TEXT SECTION

If not, then dang. You’re done reading. Go home, have a cold one.
Otherwise, you are in good company, so don’t feel so bad. Come down off the ledge.
What you really want — is to be able to fix bugs in one part of the code and keep the rest of the code functioning in the same working or non-working state it was in before. But the code is woven like spaghetti, and you swear under you breath every day that the guy who wrote it should have his fingers chopped off. This mantra makes you feel better, but unfortunately it doesn’t fix any bugs.
Unit Testing
It’s very academic. If the code had tests, then you could fix things, run the tests and know if things break. So, biting the bullet and knowing you are volunteering to spend your foreseeable future writing incredibly boring tests, you go to your manager and you say, heh, Bob, I’m gonna take six months and write thorough unit tests for this library, then we won’t have these horrid problems anymore. Of course, Bob is not excited about losing his star developer for six months and tells you no, you have more important things to spend your time on — like fixing the bugs you create by fixing bugs.
Next you ask your boss, maybe we could hire an intern to write unit tests? Your boss considers the amount of damage that could do to a young, idealistic programmer’s mind, then tells you no, can’t do that –in fact, it should be illegal, it’s cruel, like chopping off people’s fingers — you start to wonder whose side he is on anyway…
Why is it so hard?
Why are unit tests so hard to write and also so boring to write? That’s simple. The traditional approach to unit testing tries way too hard, because the traditional approach is focused on a proof of correctness. You start writing tests for APIs and then putting in a bunch of assertions with respect to the results, and the assertions are intended to capture 100% correctness.
There are two major problems to this approach.
- It is very tedious.
- You know that the code isn’t 100% correct to start with, otherwise, you wouldn’t be in there fixing bugs.
The result is that unit testing indirectly becomes a bug-hunting exercise, because you write tests, they fail, and you are left to figure out if your test is wrong of if the code being tested is wrong. You don’t want to go home until you have unit tests that cover a large part of the library, and pass. In the process, you wind up fixing several bugs in the code you are testing — which is really not what you wanted to do — not until you had complete tests.

STUDY QUESTIONS
**1)** Please reproduce the part of the unit testing passage from "Why are unit" to "capture 100% correctness." word for word.
**2)** Answer these questions about the unit testing passage, one answer per line with matching letters.
(a) How long does the developer propose to spend writing unit tests for the library?
(b) What is the name of the manager the developer goes to?
(c) According to the passage, what is the traditional approach to unit testing focused on?

EXCERPTED RECORDS
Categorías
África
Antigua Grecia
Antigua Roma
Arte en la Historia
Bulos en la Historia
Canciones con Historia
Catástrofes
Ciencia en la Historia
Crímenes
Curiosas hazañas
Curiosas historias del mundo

...

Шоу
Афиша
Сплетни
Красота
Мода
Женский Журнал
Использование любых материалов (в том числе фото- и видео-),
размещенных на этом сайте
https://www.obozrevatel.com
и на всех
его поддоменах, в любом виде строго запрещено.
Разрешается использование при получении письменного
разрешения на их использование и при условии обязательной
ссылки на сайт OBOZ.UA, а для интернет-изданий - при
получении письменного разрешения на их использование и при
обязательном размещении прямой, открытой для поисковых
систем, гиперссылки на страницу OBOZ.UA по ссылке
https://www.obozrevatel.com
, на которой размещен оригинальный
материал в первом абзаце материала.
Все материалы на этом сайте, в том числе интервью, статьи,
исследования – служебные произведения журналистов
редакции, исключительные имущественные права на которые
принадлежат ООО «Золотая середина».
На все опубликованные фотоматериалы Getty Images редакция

==

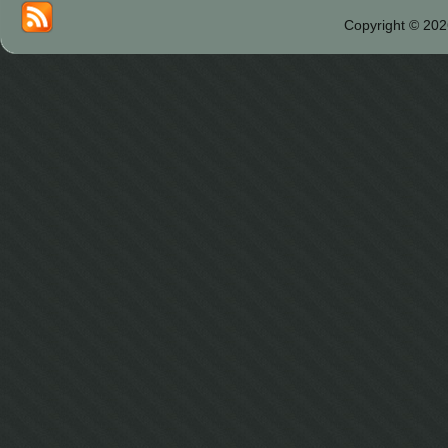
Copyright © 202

TASK-BY-TASK OUTPUTS
**1)**
Why are unit tests so hard to write and also so boring to write? That’s simple. The traditional approach to unit testing tries way too hard, because the traditional approach is focused on a proof of correctness. You start writing tests for APIs and then putting in a bunch of assertions with respect to the results, and the assertions are intended to capture 100% correctness.

**2)**
(a) Six months
(b) Bob
(c) A proof of correctness